In today’s miscellaneous items: A suggestion of a possible SLAB entry leak (task_delay_info) from Paul Rolland in -rc4 (for which he provided OOM output, and slabtop information), a confirmation that the previous infinite loop in get_futex_key is still present (Jens Rosenboom – who sent a reproducer), a note (Sam Ravnborg) that he thinks online mailing list archives for kernel.org are generally setup manually and not using some automated process (I can confirm that this appears to be true for archives such as gmane.org), a note (Dave Airlie) that a recent bug really only affects combination Intel IGP/AGP systems (AGP and IOMMU) to which David Woodhouse responded that he wondered how this would affect those with plugin cards on IOMMU systems, some staging radeon kms updates (also Dave Airlie – who is pulling these into F12), a question concerning network hangs on 2.6.12 (allegedy also affecting more less-dead recent kernels), a promised followup posting from Gui Jianfeng concerning Vivek Goyal’s latest IO scheduler patches (this time showing a performance loss of up to 4.9%, which is lower than previous test runs – there are of course also performance gains in some tests also), a patch from Mel Gorman that improves hugepage allocation success rates, a patch from Stanislaw Gruszka (and another similar one targeting POSIX CPUCLOCKs) that aims to improve itimers periodic ticks precision, a conversion of the hv driver in staging to use struct hv_driver (Nicolas Palix), some post scheduling fixes from Gregory Haskins (and Steven Rostedt and Peter Zjilstra), a repost of additional locking support in kmemleak from Catalin Marinas, the addition of LZO compression support for initramfs (Albin Tonnerre), some tracing cleanups (Frederic Weisbecker), a new bug (13850) oops reading /proc/kcore (Mike Smith), ongoing dicussion of the fanotify patches (Eric Paris, and also others), a pull request for wireless updates (John Linville), page allocator trace events from Mel Gorman, some power management fixes (Rafael J. Wysocki), and some clarity on the get_futex_key infinite loop problem (a suggestion from Eric Dumazet that execve() probably forgets to clear clear_child_tid).

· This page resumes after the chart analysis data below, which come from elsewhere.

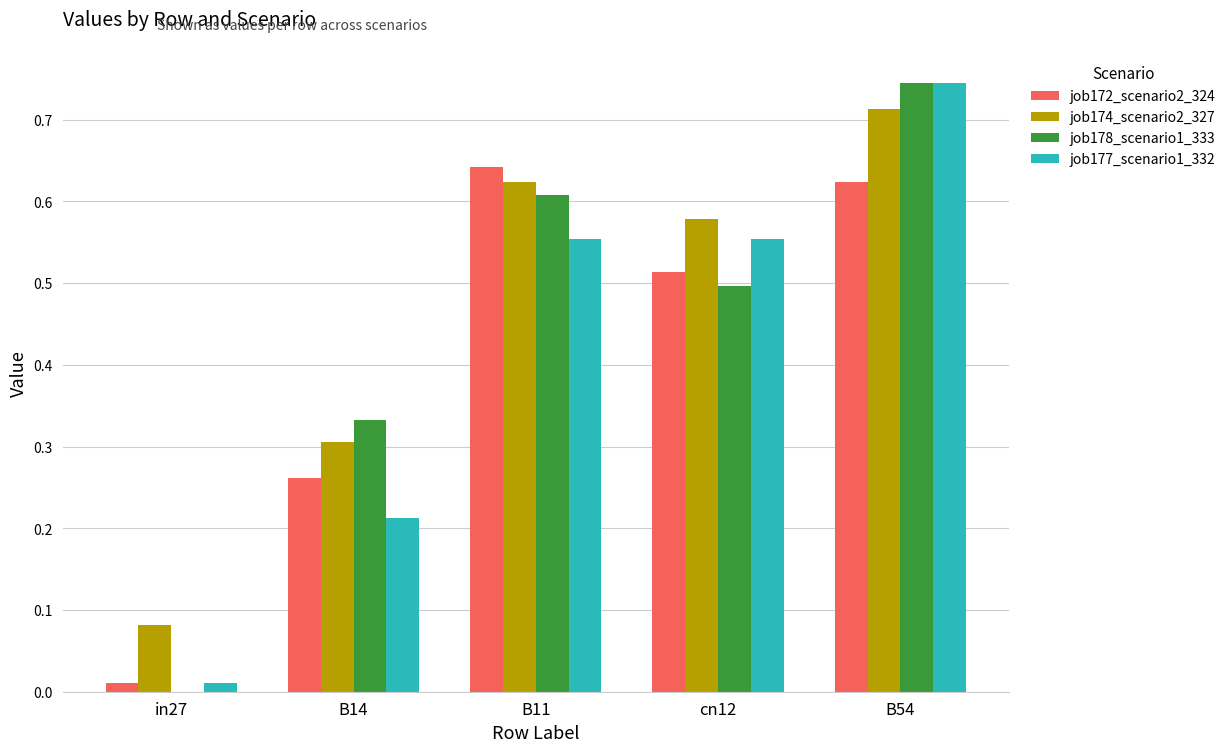

At which category is the sum across all series the highest?

B54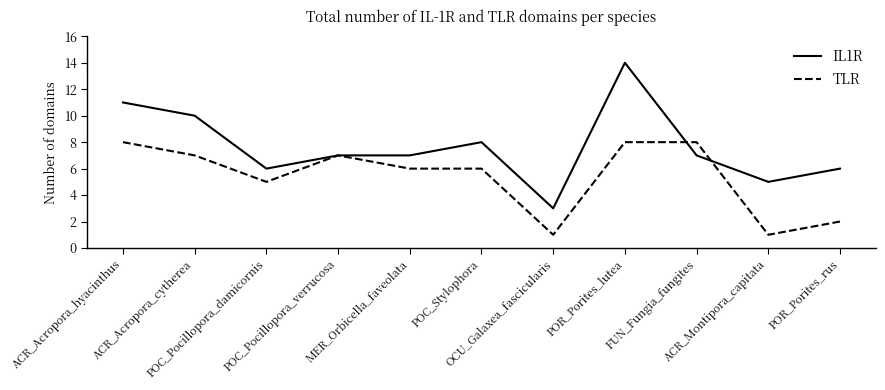

What is the difference between the second highest and second lowest values in the TLR series?

7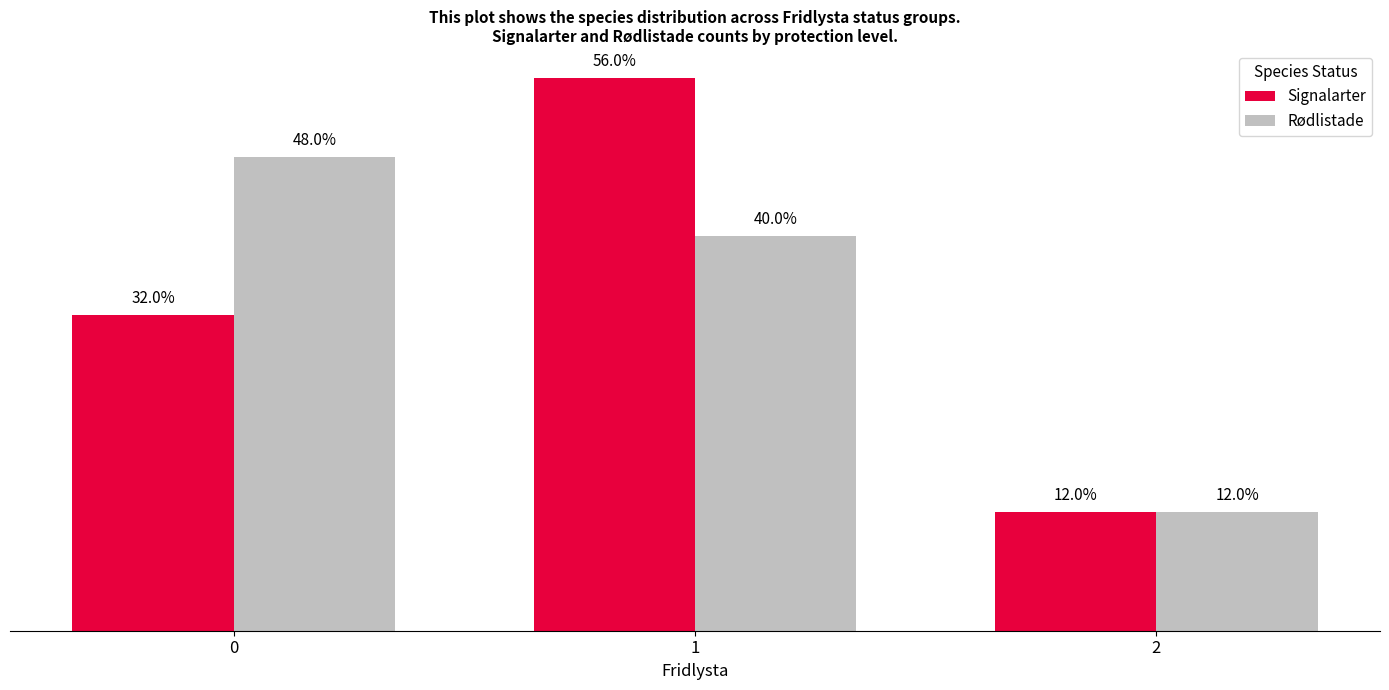

Are the bars horizontal?

No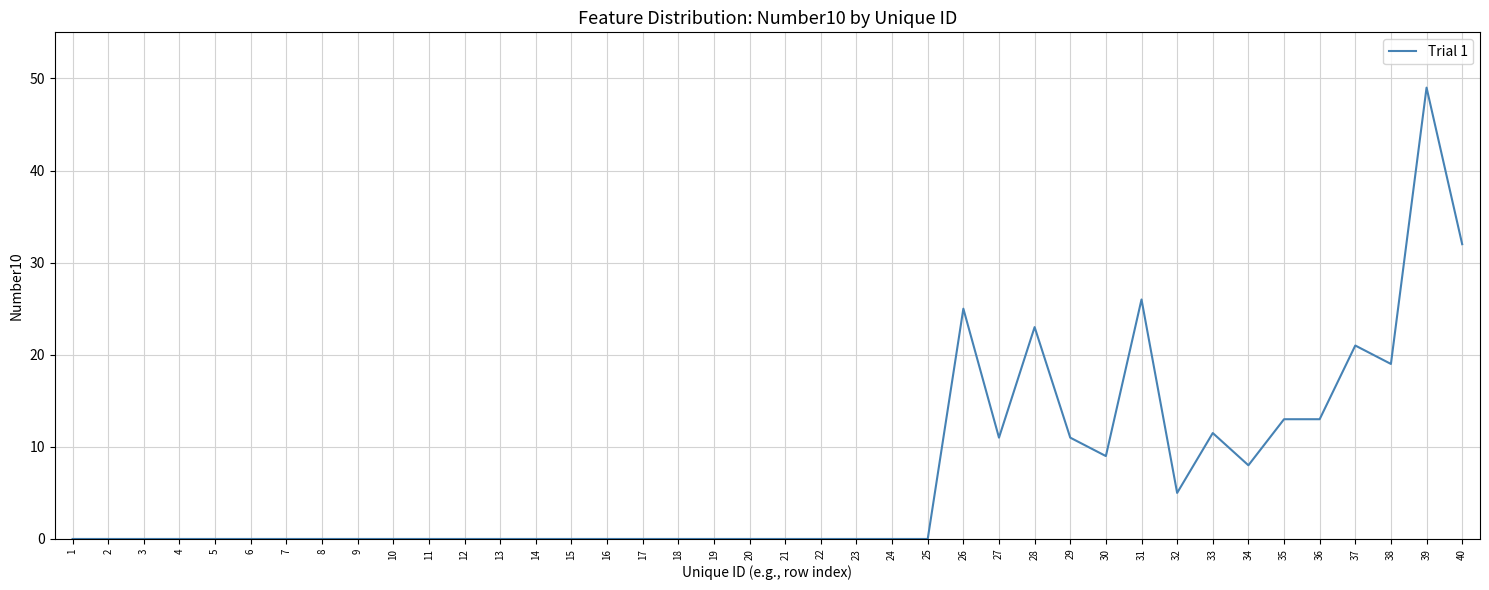

Which has a higher value, 31 or 13?

31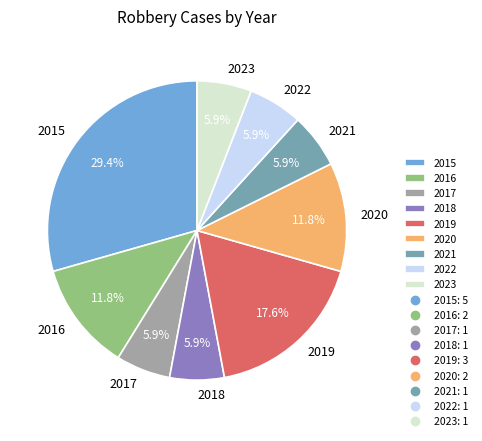

Between 2018 and 2015, which is larger?

2015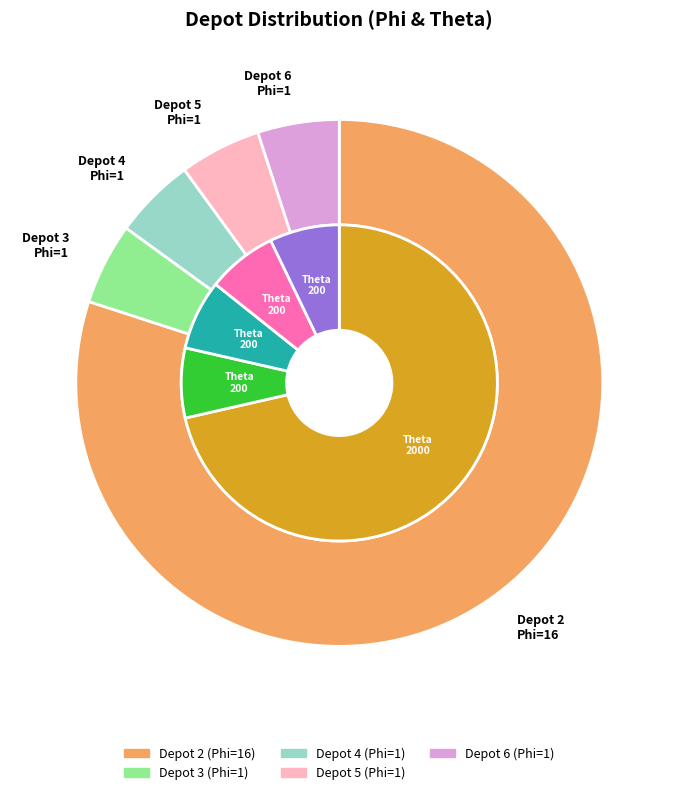

What portion of the pie excludes Depot 2?

20.0%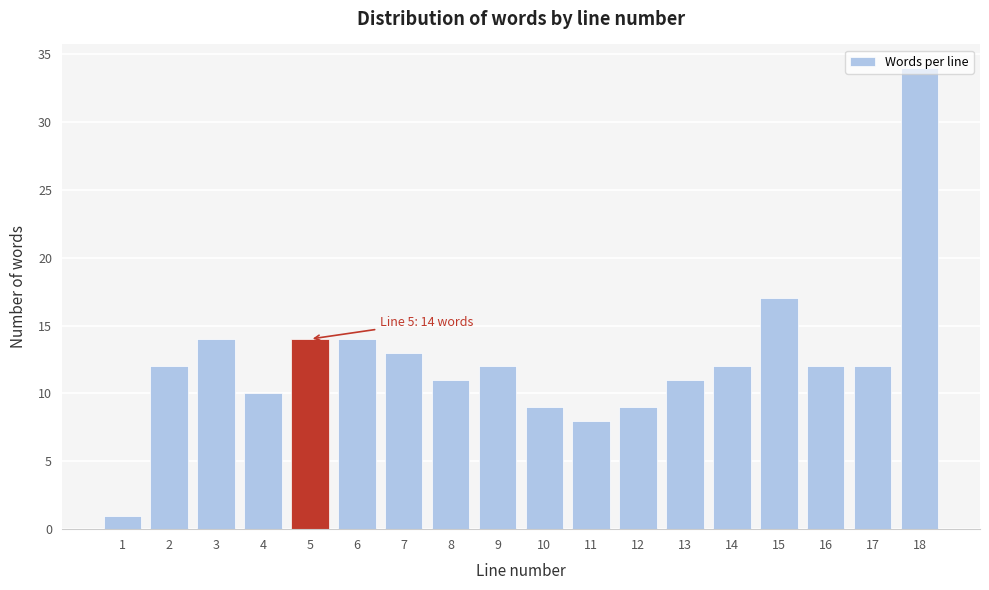

The value at 8 is 17. True or false?

False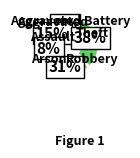

To the nearest percent, what percentage of the pie is Theft?

38%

In today’s announcements: Git version 1.6.34 and Git 1.6.4. Junio C Hamano once again delighted us with the announcement of several git releases. Some fairly annoying bugs are fixed in these releases, which may be of interest.
Also today, 2.6.31-rc4-rt1. Thomas Gleixner announced the latest release of the “RT” kernel patches ported to 2.6.31-rc4. As covered previously, there are a large number of changes to the underlying architecture in the latest update.
The latest kernel release was 2.6.31-rc4, although a newer rc5 was subsequently released on Friday evening.
Stephen Rothwell posted a linux-next tree for July 29th. Since Tuesday a new kmemleak tree has been provided by Catalin Marinas, Alan Cox’s former ttydev tree has been removed (at Alan’s invocation), the tree still fails to build in an allyesconfig build configuration on powerpc, and the drbd and staging trees gained conflicts against other trees. The subtree count remains steady at 135 trees since the removal of one tree was offset by the addition of another.